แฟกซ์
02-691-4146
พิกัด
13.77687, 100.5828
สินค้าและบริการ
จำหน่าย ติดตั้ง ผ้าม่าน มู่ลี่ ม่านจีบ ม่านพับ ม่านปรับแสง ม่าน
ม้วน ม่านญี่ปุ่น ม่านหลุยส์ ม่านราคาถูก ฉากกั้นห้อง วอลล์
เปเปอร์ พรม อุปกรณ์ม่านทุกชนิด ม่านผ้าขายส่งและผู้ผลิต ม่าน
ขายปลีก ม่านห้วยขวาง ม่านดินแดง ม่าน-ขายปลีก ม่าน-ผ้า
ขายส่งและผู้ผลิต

...

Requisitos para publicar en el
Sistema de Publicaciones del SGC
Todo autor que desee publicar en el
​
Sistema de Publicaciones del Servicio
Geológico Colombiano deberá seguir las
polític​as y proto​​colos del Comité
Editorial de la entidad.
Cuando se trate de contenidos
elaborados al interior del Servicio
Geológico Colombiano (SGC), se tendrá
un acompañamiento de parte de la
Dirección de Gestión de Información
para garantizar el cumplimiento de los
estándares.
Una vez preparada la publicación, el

Work request
Tally the lines in the material above that contain the string "publicar", treating uppercase and lowercase as different. Give only the number.

Answer to this task
2